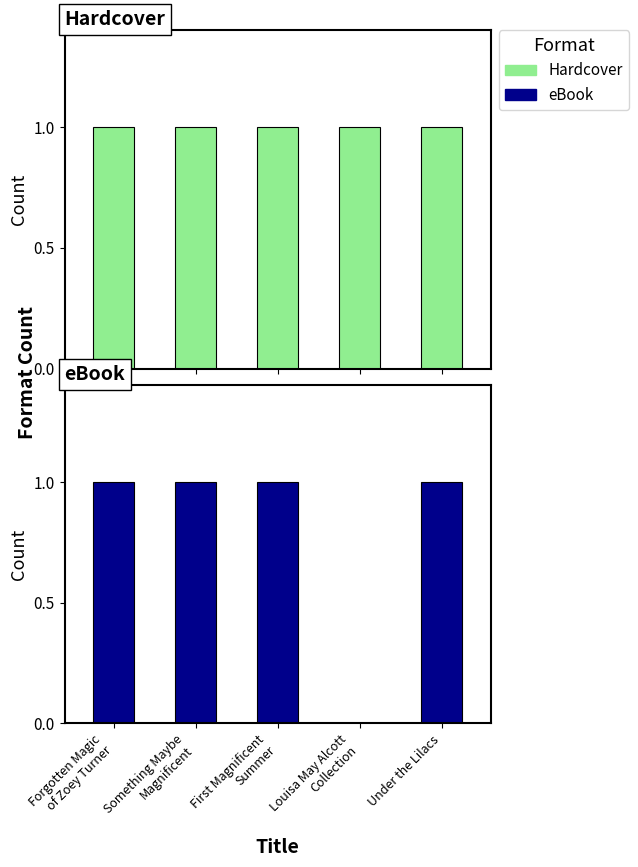

What is the difference between the eBook values at Louisa May Alcott
Collection and First Magnificent
Summer?

1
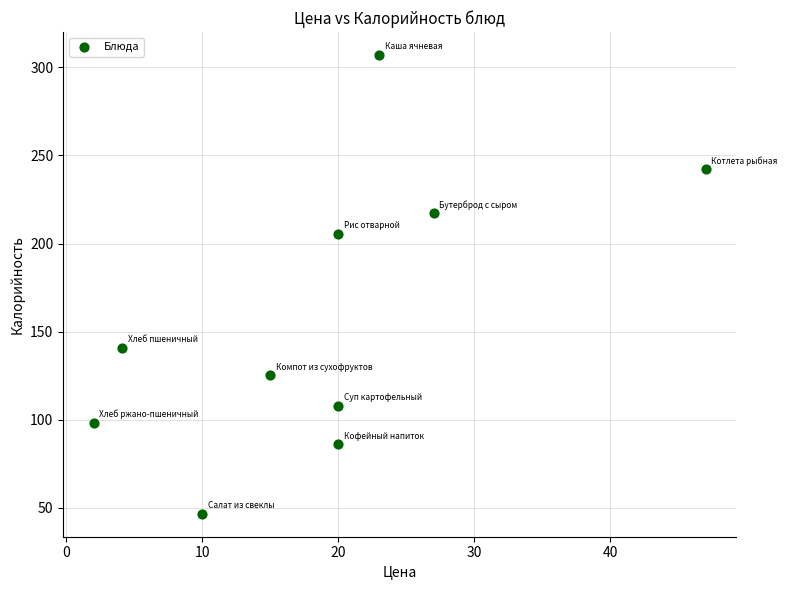

What is the range of Y values (max minus min)?

260.4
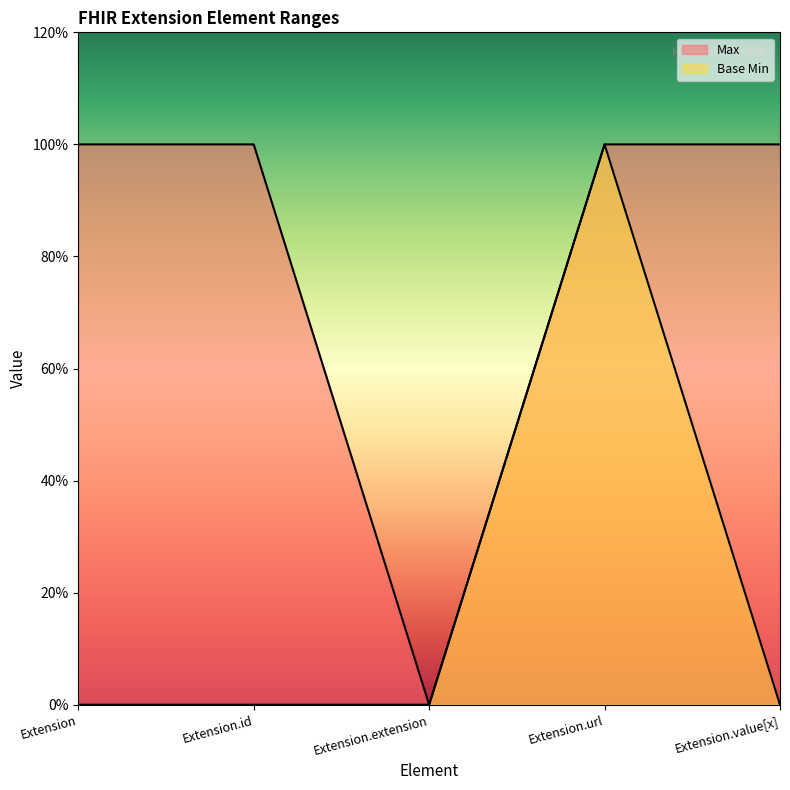

What is the sum of all Max values?

4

────────

AIM OF THE EXERCISE:
Copy the lines above word for word, leaving out the pictures.

EXERCISE ANSWER:
What is the difference between the eBook values at Louisa May Alcott
Collection and First Magnificent
Summer?

1

What is the range of Y values (max minus min)?

260.4

What is the sum of all Max values?

4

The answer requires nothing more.